Traditionally, when working with large data sets, the highly parallelized analytic queries can run for a longer duration and potentially consume most of the cluster compute power. To minimize the impact to OLTP operations (i.e., the response time for common online app queries) a common best practice is to split the processing by isolating Analytic workloads. The conventional way to accomplish this would require expensive ETL, data pipelining into a warehouse or data mart and living with analysis on stale data.

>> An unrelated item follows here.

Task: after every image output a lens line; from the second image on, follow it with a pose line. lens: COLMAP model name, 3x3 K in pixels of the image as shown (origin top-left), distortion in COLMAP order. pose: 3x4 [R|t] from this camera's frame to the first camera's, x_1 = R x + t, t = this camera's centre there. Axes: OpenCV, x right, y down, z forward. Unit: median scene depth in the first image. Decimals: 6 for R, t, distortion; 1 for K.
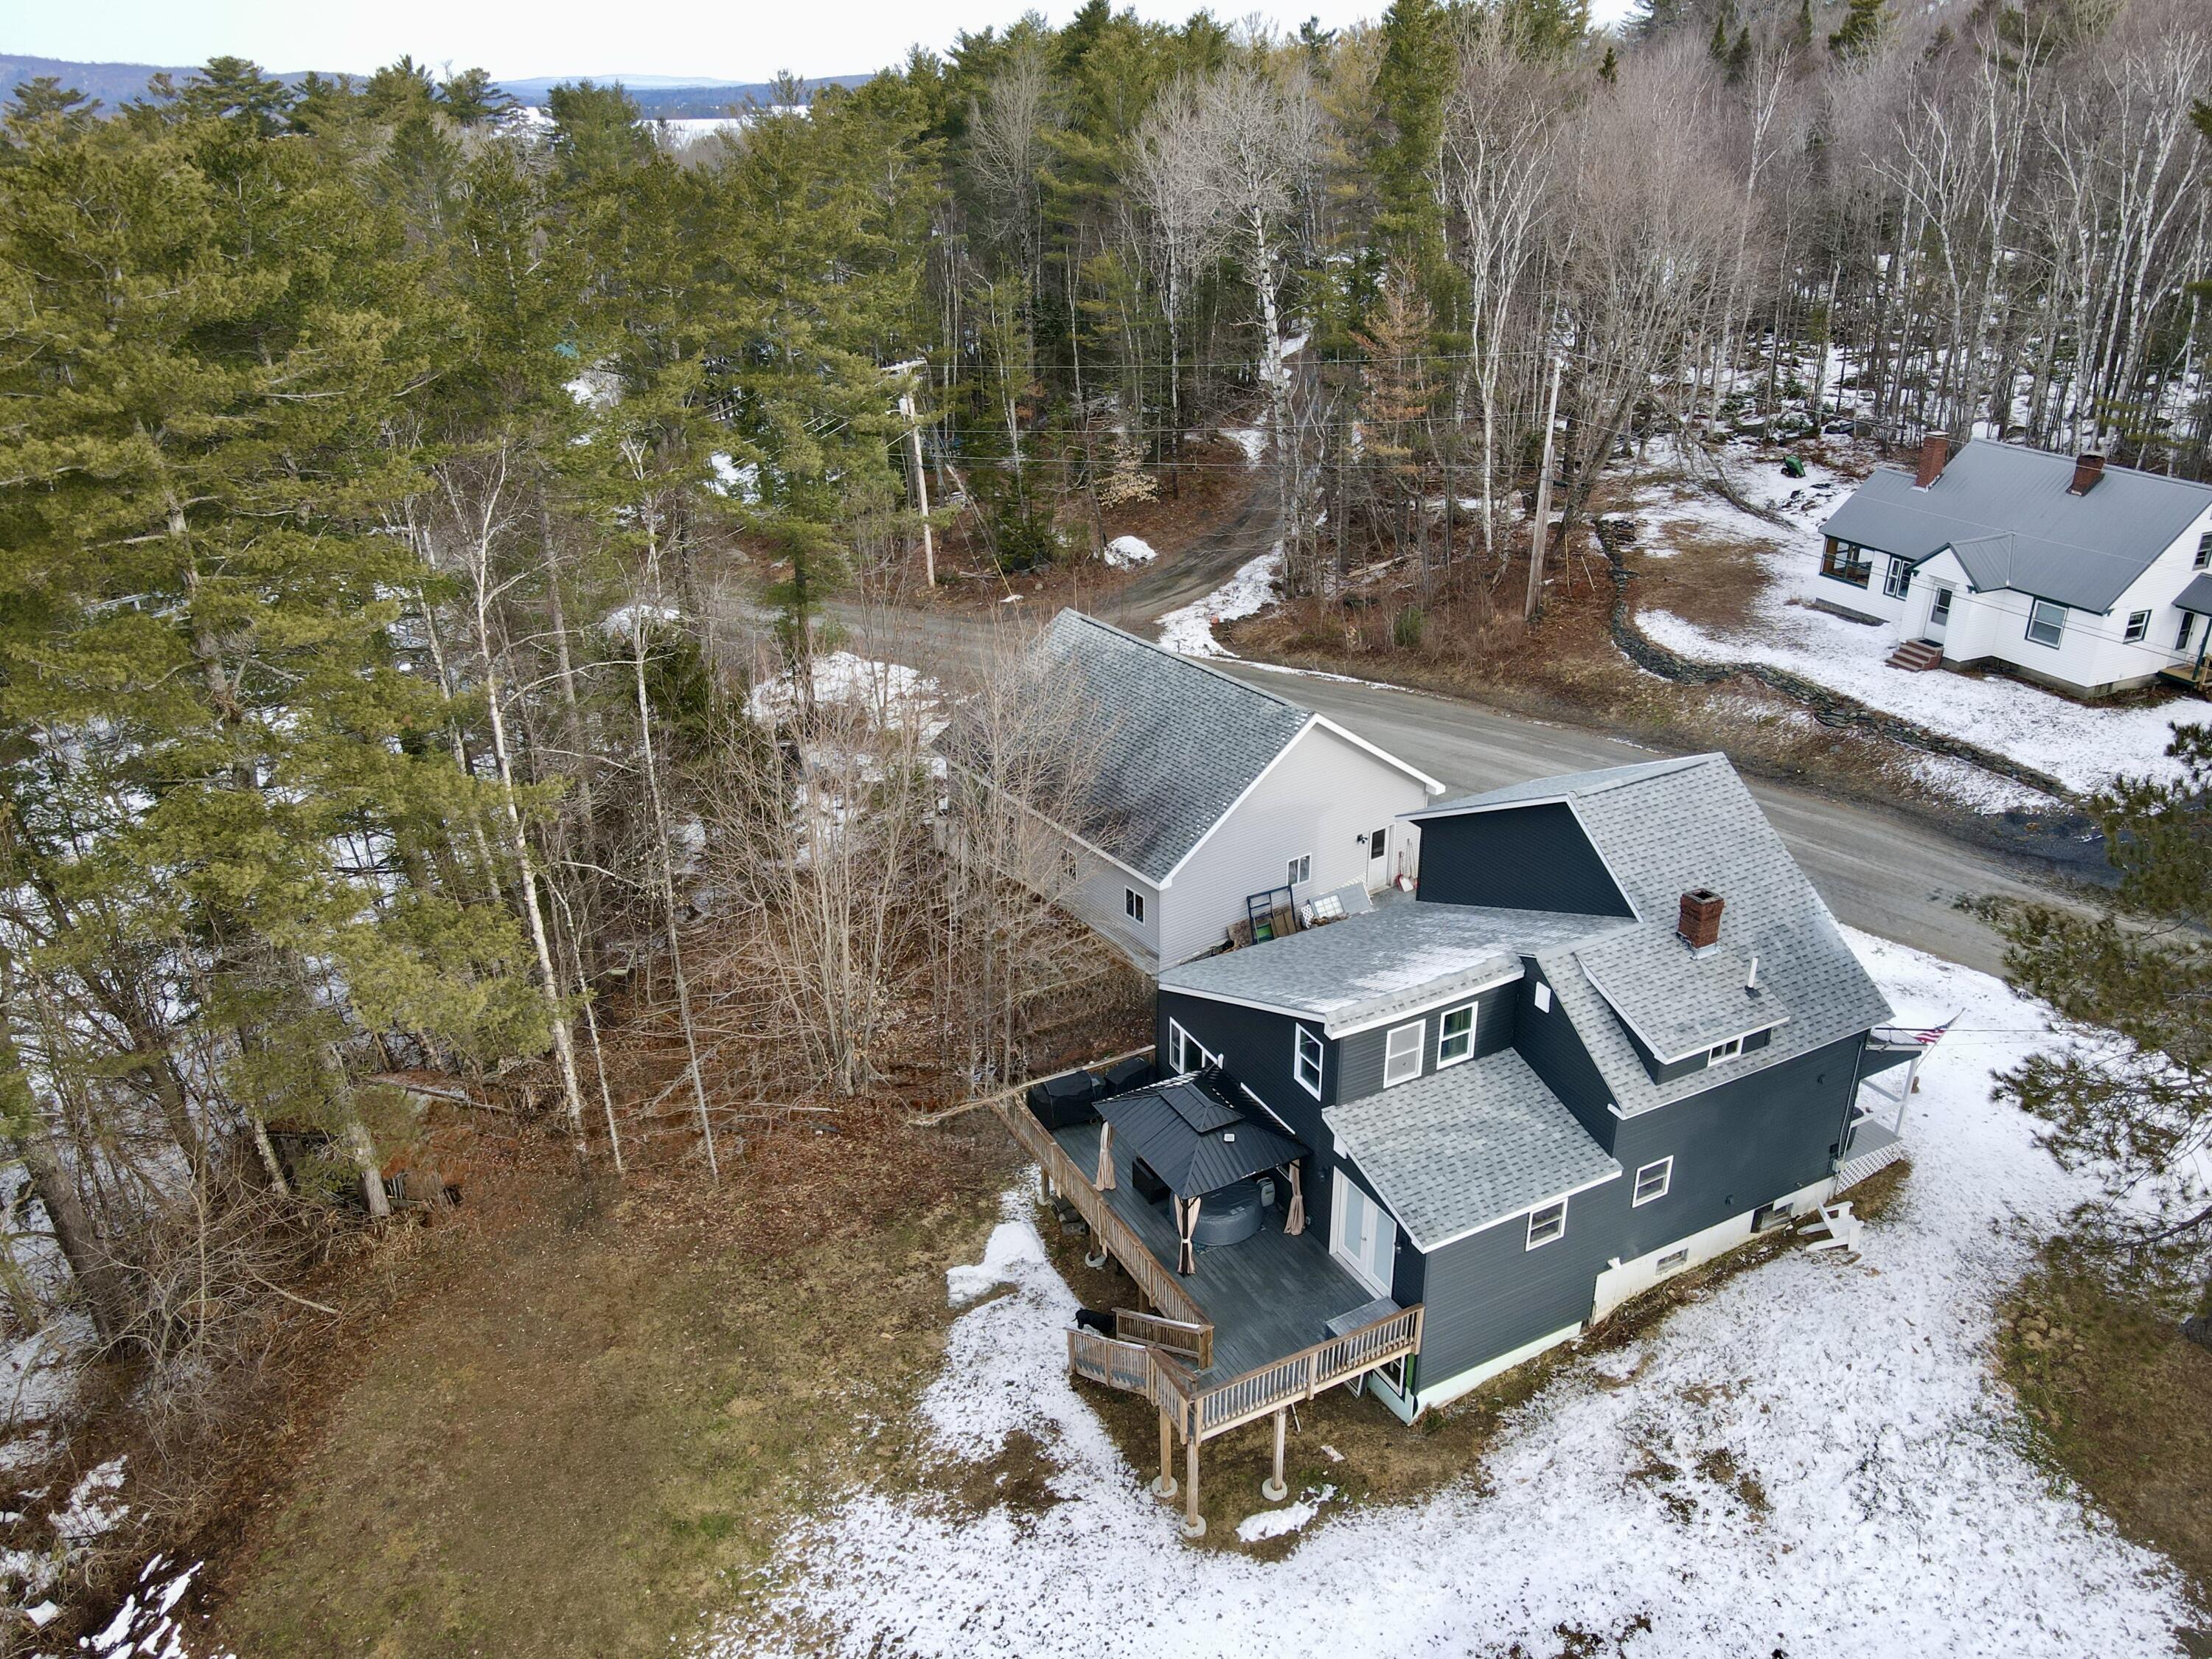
lens RADIAL K [[1608.1, 0, 1106.0], [0, 1608.1, 829.5], [0, 0, 1]] dist [0.007545, 0.023210]
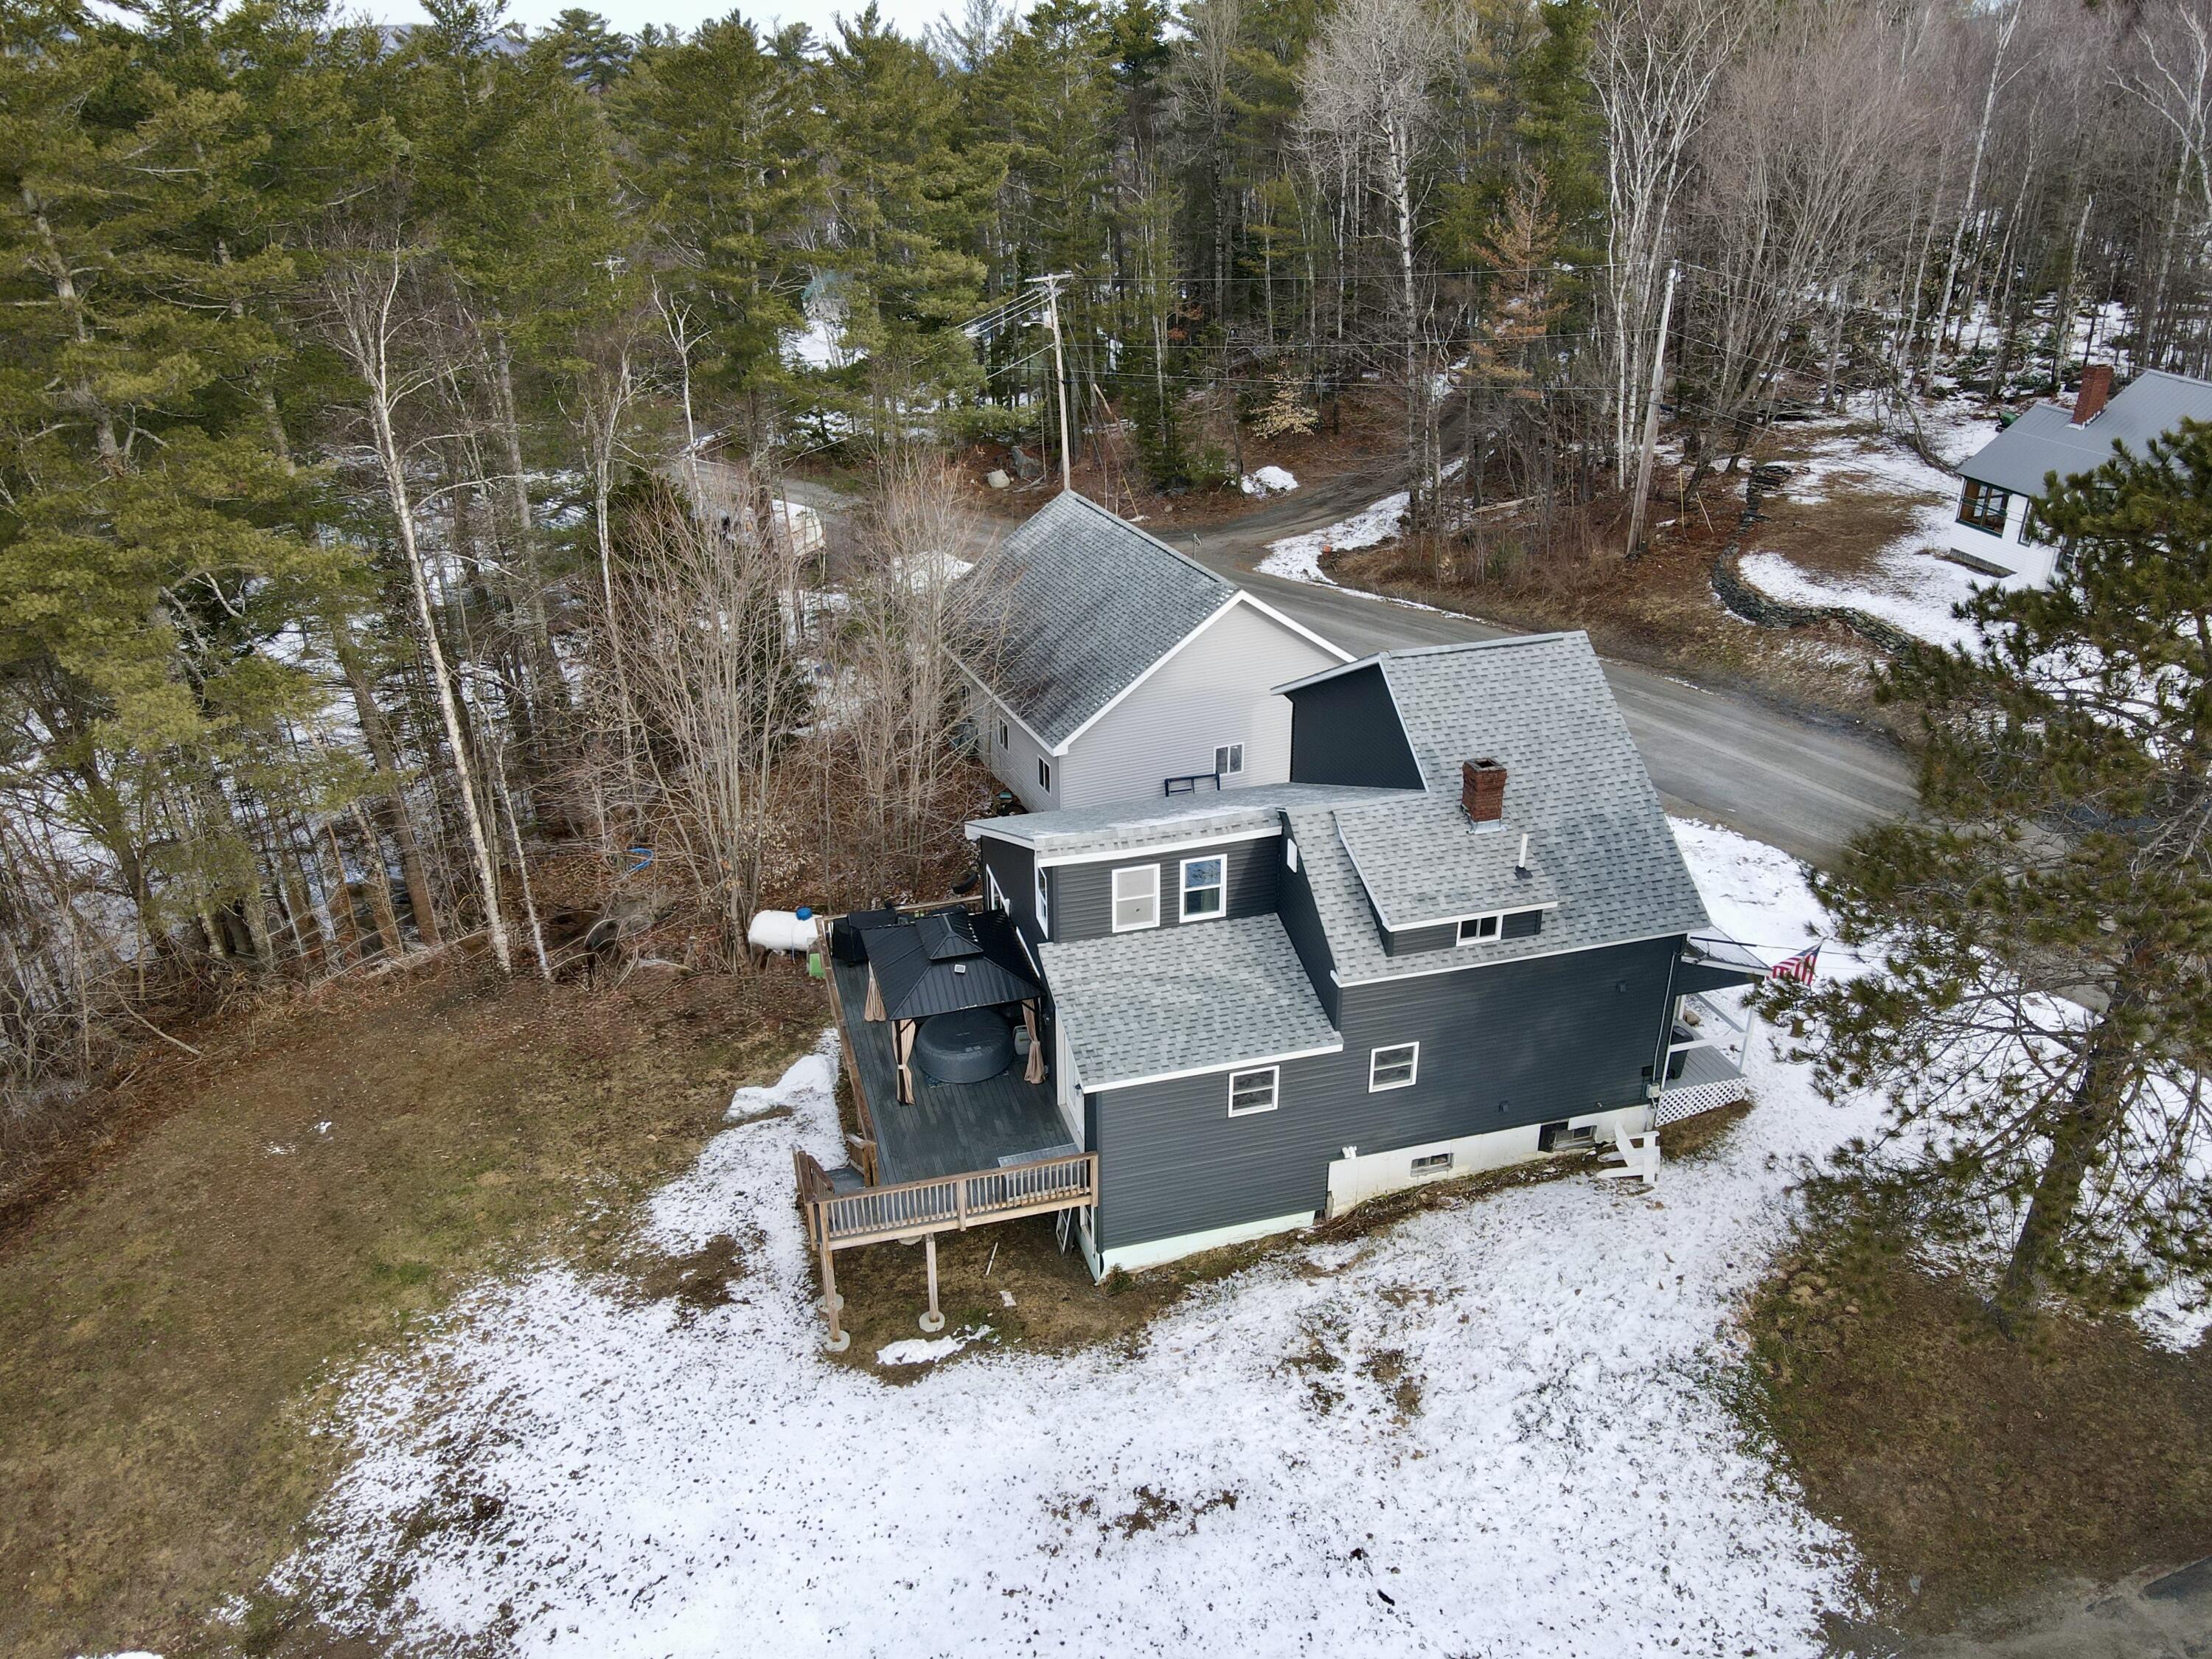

Instead, with Xpand’s real time continuous replication to another cluster you can deliver near real time analytics without the added complexity of ETL.
Global scale applications
The new mantra for growth is to “think globally, act (process) locally”. As enterprises move to the cloud, they are increasingly extending their reach to customers across continents. This is happening across all verticals. These global applications need instant visibility to data across geographies and have to comply with data sovereignty regulations. Xpand parallel replication provides global visibility with localized access and also permits explicit control over which data sets can replicate to which cluster (at a table level).
Real time data access across cloud providers
When it comes to mission critical application data, many applications and services need access to the data in real time and without data quality compromises. Xpand’s replication is designed to work across regions within a cloud provider, across cloud providers, across on-prem data centers or across a hybrid cloud environment.
Easy peasy SQL squeezy commands
You can get going with parallel replication using just two simple commands.
- Configure binlogs for your database or specific tables:
CREATE BINLOG 'binlog_name' [LOG (target1, target2, ...),] [IGNORE (target3, target4, ...),] [FORMAT='ROW'] Here the option LOG argument identifies the list of databases or tables to log. For instance, to replicate an entire Database CustOrders, you would use: CREATE BINLOG ‘ORDERSDB_LOG’ LOG CustOrders ;
2. Configure the parallel target readers in the secondary clusters:
CREATE SLAVE replica_name PARALLEL_LOG = primary_log_name, PARALLEL_POS = position, SLICES = num_slices, BATCH_SIZE_MS = batch_size [, primary_HOST = primary_host] [, primary_USER = primary_user] [, primary_PASSWORD = primary_password] [, primary_PORT = primary_port]; To replicate from the above mentioned source CustOrders primary Xpand cluster, you would use CREATE SLAVE ‘ORDERSDB_replica’ PARALLEL_LOG = ‘CustOrders’, SLICES = 20 ; This would result in 20 target readers streaming the distributed BinLogs from the master cluster.
The details of the programming model are available here.
How fast does it go?
Recently, Xpand parallel replication was put to the test to meet a set of strict requirements from a customer. The main requirement from the customer was to prove a high sustained transaction rate in an Active-Active configuration between two regions (US West, US East in AWS) having less than 5-second replication lag between them. Specifically, they required at least 10K transactions/second on each region with a mix of reads and writes and a replication lag of no more than 5 seconds.
Figure 4: Benchmark setup
We configured each region with a 9 node cluster (each node with 32 vCPUs and spread across 3 availability zones), provisioned 10K IOPS and abundant disk capacity.
We used sysbench (a popular benchmark suite for OLTP databases) to simulate the application workload with a 70:30 read-to-write ratio. We executed sysbench at scale (simulating 512 concurrently active DB clients) and sustained the activity for 30 minutes. The results are shown below.
From the benchmark results, the Xpand parallel replication has exceeded the customer’s requirements, maintaining less than 2 seconds lag time throughout the testing period of 30 minutes. In total, there were 24,600 transactions per second processed between the two regions.